- Task directions:
Set down, exactly as they stand, the lines from the one containing "focal_mm: 160" through the last line of the records below, leaving every picture out.

- Given data:
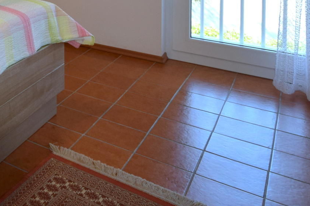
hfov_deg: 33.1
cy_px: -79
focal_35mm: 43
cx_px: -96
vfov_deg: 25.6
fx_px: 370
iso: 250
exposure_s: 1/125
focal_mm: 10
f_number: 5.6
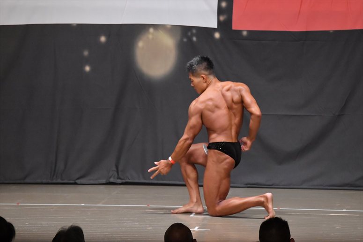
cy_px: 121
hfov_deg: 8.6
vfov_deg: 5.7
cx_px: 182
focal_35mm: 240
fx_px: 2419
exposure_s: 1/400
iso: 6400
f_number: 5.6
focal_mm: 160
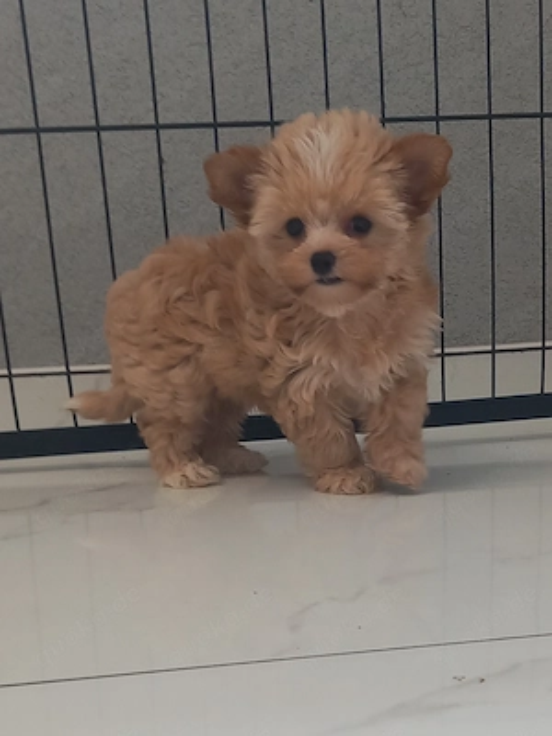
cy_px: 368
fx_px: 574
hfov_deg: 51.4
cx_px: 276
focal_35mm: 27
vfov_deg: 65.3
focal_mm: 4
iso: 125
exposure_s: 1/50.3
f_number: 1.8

- Written answer:
focal_mm: 160
cy_px: 368
fx_px: 574
hfov_deg: 51.4
cx_px: 276
focal_35mm: 27
vfov_deg: 65.3
focal_mm: 4
iso: 125
exposure_s: 1/50.3
f_number: 1.8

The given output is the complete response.